The third-ranking princeps posterior centurion didn’t call out loudly, nor were any horns blown to issue instruction. The orders had been long passed and confirmed, it was just the final command to move out passed quietly down the line. A corridor had been cleared, if all was as reported, and by the time the under-strength century arrived on foot, the warriors should have fled and the camp would be in chaos. Behind him, the sixty eight men under his command, with armor carefully muffled with leather and cloth, rose, and started moving forward as silently as any such band of heavily armored men could.

Jispin entered the camp as silently as he’d left it.

He took a minute at a yurt on the edge of things with no fire outside, a pony tethered to it, and the cheery glow of a small fire from inside it to prepare his escape. A further quick investigation revealed that his previous work of cutting hobbles and loosening straps deeper in the mobile village hadn’t been noted yet. He set to work arranging for as much chaos as possible. He cut bridle-straps and tie-downs, took convenient ropes and tied them between saddle and tent with a coil on the ground, moved top corral rails, and committed a surprising amount of sabotage in the twenty minutes he estimated he had.

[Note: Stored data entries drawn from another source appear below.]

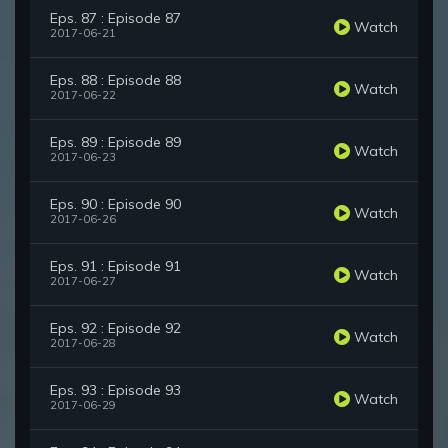
Eps. 87 : Episode 87
Watch
2017-06-21
Eps. 88 : Episode 88
Watch
2017-06-22
Eps. 89 : Episode 89
Watch
2017-06-23
Eps. 90 : Episode 90
Watch
2017-06-26
Eps. 91 : Episode 91
Watch
2017-06-27
Eps. 92 : Episode 92
Watch
2017-06-28
Eps. 93 : Episode 93
Watch
2017-06-29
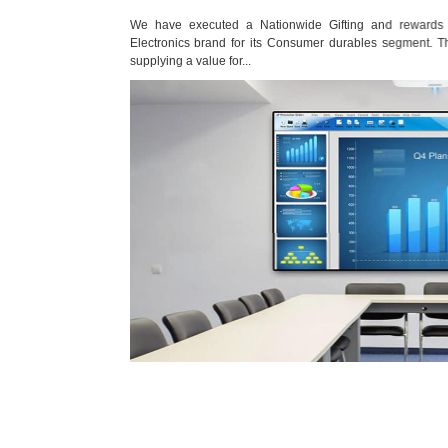
rean Consumer
We have executed a Nationwide Gifting and rewards pr
of sourcing and
Electronics brand for its Consumer durables segment. The 
supplying a value for...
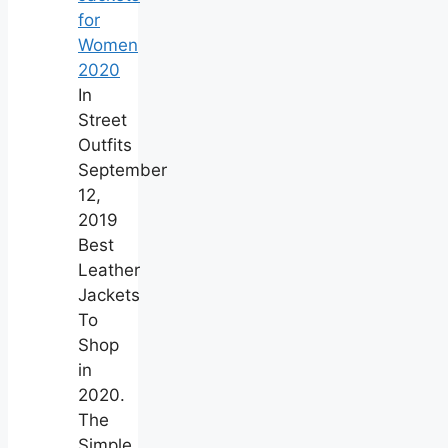
for
Women
2020
In
Street
Outfits
September
12,
2019
Best
Leather
Jackets
To
Shop
in
2020.
The
Simple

Stealing his way to the first yurt near the edge of the encampment he’d visited, Jispin silently untied the tether wile patting and petting the animal calmingly, letting it smell him again. He’d always been good with animals.

He waited. It wasn’t long before he heard the distant thud of hooves suddenly pick up on the dark and quiet air. Numerous horses at a trot, no longer at a stealthy walk, nor yet to the gallop of urgency.

He smiled. Shortly the night would be filled with glory and death, and the dawn light would break upon a totally different scene than the sun had set upon. Jispin gauged the distance of the approaching squadron.

“Ho! Who’s there!” called a guard from a fire a good hundred paces out from the last yurt.

Jispin slapped the pony he stood next to hard on the rump. “HYAH!! YEAH!!!” The beast, startled and beset, reared up, plunged, kicked once, and bolted. The rope Jispin had made into a simple harness pulled the coil of rope in Jispin’s hand after it, and then the yurt it was attached to collapsed and went flying after. The sudden gust of air kicked up a cloud of sparks and flame from the little fire, and the arrows from the now galloping squadron of Argentain scouts kicked gouts of blood from the guards at their campfire.

The mostly sleeping encampment took time to respond, time in which the flying horses of Sesquiplicarius Hadrian Tatius, the young cavalry officer, rode through not as scouts but an attacking force. Lances, swords, iron-shod hooves, and shields were deployed with vigor. The three mounted archers he Hadrian had with him quickly put their bows away and joined the fray on its one shallow pass through the one edge of the camp, leaving wreckage and confusion in their wake.

As soon as it looked like the Thune were starting to respond, Sesquiplicarius Tatius took a hard turn and rode out of the mass of yurts, corrals, and confusion. The squadron left the way they entered, shouting insults, making noise, slashing ropes, kicking over torches, and riding over half-naked Thune.

Jispin hunkered down, tried to look small and hide in the shadows. The Thune warriors rapidly geared up and rode out, a steady flow streaming after the audacious but now fleeing Argentain horsemen soon as they were dressed, armed, mounted, and able.

In a quarter of an hour the whole camp was awake, half-empty, and all but defenseless with none but the injured, the young, the old, and the women left behind.

Sesquiplicarius Tatius slowed his horse to a trot once they were well out of bow-shot, but they still made plenty of noise. He was elated. A quick count revealed only one missing man, but his horse was still with them. No one was quite sure what had happened to him, but there was no going back to find out. They’d left at least a score of dead for certain, likely three times that, but not all were warriors. An excellent raid. If the rest of the cohort had gotten their assignments done properly, he’d earn his father’s respect for once.